**Problem to solve**
Copy everything from the start of the material down to the line containing "keep your letter under", reproducing each line as it appears.

══ Data provided

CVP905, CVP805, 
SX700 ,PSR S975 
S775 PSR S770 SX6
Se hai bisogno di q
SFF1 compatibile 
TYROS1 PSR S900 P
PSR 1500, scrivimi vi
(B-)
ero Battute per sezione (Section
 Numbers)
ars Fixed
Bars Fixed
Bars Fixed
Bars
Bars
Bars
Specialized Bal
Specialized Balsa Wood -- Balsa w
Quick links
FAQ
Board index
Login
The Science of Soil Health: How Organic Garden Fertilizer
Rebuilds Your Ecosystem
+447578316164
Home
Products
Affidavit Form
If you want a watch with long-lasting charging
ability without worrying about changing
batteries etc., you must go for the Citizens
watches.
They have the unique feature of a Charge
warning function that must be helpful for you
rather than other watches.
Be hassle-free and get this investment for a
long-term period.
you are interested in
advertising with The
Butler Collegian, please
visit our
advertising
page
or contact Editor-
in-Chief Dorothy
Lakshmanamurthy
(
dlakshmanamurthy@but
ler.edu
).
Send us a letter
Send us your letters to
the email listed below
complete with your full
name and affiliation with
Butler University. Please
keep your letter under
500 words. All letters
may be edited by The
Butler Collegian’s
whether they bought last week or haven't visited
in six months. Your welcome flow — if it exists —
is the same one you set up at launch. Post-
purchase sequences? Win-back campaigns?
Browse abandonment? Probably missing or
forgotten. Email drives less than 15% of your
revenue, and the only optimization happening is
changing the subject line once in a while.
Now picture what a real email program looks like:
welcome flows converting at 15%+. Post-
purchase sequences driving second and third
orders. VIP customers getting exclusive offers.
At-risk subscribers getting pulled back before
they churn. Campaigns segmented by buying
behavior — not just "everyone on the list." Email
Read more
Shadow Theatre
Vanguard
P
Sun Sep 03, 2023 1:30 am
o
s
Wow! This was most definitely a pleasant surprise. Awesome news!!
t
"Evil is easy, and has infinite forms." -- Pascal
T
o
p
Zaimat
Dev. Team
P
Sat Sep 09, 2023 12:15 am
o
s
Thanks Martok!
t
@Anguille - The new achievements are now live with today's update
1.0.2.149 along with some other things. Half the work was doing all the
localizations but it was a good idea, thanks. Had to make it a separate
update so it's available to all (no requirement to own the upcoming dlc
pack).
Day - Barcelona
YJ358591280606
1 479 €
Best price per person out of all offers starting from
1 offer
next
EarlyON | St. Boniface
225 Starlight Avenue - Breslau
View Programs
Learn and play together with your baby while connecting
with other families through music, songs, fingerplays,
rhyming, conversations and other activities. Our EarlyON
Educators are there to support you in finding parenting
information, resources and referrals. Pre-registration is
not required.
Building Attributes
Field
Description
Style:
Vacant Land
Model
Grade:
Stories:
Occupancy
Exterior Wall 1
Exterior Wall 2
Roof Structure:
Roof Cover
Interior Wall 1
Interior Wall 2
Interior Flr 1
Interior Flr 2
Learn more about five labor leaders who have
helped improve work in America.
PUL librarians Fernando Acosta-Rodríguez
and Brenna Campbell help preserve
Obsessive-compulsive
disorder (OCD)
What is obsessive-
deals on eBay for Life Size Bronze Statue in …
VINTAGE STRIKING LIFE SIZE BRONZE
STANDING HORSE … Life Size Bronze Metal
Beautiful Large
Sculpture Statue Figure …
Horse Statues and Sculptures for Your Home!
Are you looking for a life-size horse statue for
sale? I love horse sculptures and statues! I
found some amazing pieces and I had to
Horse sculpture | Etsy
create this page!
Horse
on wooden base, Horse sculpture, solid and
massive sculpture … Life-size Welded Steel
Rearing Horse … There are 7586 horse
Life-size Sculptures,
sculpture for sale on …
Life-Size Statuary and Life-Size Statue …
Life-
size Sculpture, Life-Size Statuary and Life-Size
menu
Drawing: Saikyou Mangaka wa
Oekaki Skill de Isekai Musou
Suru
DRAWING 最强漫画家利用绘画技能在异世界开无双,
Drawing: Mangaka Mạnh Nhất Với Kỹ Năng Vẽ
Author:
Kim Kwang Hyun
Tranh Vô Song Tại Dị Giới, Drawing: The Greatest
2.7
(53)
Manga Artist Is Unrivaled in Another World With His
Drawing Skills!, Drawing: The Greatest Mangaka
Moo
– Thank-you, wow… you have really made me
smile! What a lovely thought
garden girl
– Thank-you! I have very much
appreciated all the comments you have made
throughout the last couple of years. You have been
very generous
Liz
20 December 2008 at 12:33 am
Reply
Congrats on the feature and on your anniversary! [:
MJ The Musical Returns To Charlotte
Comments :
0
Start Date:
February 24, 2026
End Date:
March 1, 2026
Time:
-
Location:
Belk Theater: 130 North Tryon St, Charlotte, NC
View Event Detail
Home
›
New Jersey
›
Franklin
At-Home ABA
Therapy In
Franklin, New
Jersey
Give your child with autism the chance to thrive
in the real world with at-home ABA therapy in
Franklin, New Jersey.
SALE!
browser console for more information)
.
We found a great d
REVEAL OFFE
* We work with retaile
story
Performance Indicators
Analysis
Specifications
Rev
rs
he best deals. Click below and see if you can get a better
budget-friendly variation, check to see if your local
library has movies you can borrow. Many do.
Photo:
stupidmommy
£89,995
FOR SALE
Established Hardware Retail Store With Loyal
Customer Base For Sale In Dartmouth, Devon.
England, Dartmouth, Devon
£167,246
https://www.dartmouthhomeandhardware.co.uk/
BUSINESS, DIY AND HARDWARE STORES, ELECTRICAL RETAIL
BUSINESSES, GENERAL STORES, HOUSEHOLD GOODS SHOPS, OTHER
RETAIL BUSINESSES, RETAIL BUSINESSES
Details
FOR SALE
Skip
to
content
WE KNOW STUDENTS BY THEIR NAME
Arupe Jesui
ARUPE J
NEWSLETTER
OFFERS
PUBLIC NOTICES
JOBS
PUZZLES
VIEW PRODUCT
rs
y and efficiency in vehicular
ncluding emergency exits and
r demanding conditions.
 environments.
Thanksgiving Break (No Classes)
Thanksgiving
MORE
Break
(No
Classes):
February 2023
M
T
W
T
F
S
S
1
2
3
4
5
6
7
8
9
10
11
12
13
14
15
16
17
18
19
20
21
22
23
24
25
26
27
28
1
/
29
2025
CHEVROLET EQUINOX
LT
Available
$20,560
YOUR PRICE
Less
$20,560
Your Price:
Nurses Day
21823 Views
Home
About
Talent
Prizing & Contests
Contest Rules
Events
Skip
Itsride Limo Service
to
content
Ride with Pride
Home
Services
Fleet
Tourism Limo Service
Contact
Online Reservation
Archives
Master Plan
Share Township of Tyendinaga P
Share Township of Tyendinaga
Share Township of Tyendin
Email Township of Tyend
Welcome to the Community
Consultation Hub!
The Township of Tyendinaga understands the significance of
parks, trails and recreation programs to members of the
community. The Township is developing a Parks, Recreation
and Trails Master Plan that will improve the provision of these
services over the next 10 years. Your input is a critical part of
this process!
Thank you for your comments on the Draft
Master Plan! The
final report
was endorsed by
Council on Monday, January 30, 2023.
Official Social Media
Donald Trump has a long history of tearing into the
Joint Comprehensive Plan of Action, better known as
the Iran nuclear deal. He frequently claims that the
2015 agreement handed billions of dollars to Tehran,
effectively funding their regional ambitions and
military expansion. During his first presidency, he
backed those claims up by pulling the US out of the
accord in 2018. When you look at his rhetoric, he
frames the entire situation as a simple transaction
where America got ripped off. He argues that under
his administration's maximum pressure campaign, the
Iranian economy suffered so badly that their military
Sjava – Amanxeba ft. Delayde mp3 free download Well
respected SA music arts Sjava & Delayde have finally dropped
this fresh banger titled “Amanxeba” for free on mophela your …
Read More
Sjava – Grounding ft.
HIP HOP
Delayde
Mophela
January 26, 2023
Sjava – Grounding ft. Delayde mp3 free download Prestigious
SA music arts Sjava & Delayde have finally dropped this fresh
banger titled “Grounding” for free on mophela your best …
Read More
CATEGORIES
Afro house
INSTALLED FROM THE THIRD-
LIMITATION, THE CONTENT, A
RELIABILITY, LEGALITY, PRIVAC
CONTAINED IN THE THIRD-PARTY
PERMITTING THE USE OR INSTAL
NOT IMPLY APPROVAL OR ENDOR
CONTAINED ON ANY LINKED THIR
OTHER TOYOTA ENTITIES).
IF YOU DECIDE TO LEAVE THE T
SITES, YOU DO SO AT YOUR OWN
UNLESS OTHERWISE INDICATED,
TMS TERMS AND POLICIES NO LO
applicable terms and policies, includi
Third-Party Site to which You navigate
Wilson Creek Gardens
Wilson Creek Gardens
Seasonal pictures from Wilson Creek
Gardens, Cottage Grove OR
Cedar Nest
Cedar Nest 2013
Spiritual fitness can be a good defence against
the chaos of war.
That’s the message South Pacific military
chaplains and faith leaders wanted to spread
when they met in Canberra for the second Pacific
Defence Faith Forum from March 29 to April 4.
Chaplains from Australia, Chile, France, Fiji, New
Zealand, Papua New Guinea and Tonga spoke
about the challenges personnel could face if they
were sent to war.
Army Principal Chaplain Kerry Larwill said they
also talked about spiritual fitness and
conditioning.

════

**Exercise result**
CVP905, CVP805, 
SX700 ,PSR S975 
S775 PSR S770 SX6
Se hai bisogno di q
SFF1 compatibile 
TYROS1 PSR S900 P
PSR 1500, scrivimi vi
(B-)
ero Battute per sezione (Section
 Numbers)
ars Fixed
Bars Fixed
Bars Fixed
Bars
Bars
Bars
Specialized Bal
Specialized Balsa Wood -- Balsa w
Quick links
FAQ
Board index
Login
The Science of Soil Health: How Organic Garden Fertilizer
Rebuilds Your Ecosystem
+447578316164
Home
Products
Affidavit Form
If you want a watch with long-lasting charging
ability without worrying about changing
batteries etc., you must go for the Citizens
watches.
They have the unique feature of a Charge
warning function that must be helpful for you
rather than other watches.
Be hassle-free and get this investment for a
long-term period.
you are interested in
advertising with The
Butler Collegian, please
visit our
advertising
page
or contact Editor-
in-Chief Dorothy
Lakshmanamurthy
(
dlakshmanamurthy@but
ler.edu
).
Send us a letter
Send us your letters to
the email listed below
complete with your full
name and affiliation with
Butler University. Please
keep your letter under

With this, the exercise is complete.